Tim Keller uses the illustration of giving a person from a third world impoverished country a cell phone. That person, who has never seen a cell phone, begins using it to hammer a stake in the ground. As the cell phone busts apart he turns to you and says This thing you gave me is no good! We make judgment calls on things everyday with respect to their value and worth. The reality is, that cell phone was perfectly good, when it is used for the goal and purpose for which it was created. But if we never understand the point of the things that happen in our life and in our society we can easily make a mistake and say that something is bad when it is actually good.
So then, how do we determine what is good and bad human behavior? Aristotle points out that unless you know for what purpose human beings are here for, then you can’t properly answer that question. God created and design his people to live and work for the good of their respective city; toward human flourishing. When tragedies like the shooting in Connecticut happen, we are outraged and hurt because there is something in our fundamental human fabric that says this is not the way it should be. We know, inherently, that this world is not perfect, and yet it should be. The violation of the innocent and defenseless in our society is outrageous to both the Democrat and Republican.

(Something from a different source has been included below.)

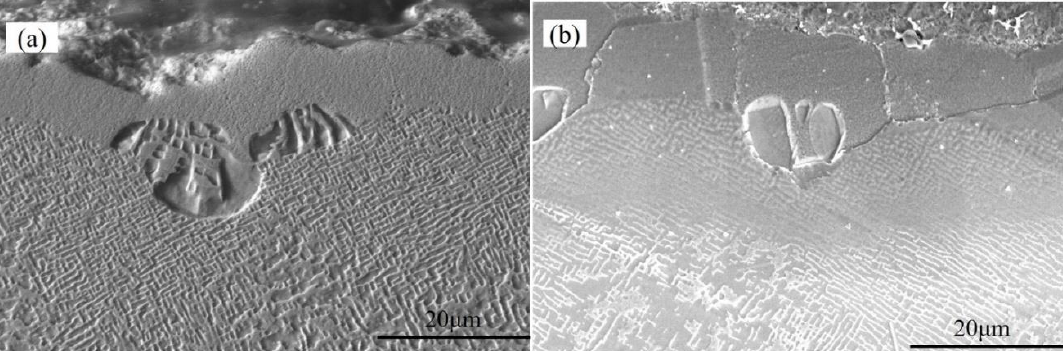
Figure 5. Specimen recrystallization morphology at 0.5 MPa sandblasting pressure in ( a ) uncoated and ( b ) coated alloys .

The gospel tells us that evil acts in society are reminders that all is not as it should be. But the gospel does not leave us there to grovel in despair. The gospel also reminds us that the very Son of God came to earth to identify with the innocent and defenseless. Christ became poor so that both the physically and spiritually poor might become rich in grace. Christ became an abused and rejected outcast of society so that we might be adopted and accepted members of God’s family. Because of Christ, one day, those who are God’s children will walk in a world without tears, pain, suffering, death, cancer, unemployment, foreclosures, poverty, or school shootings. The One who made all things will make all things new. Things are not as they should be, but one day, they will be.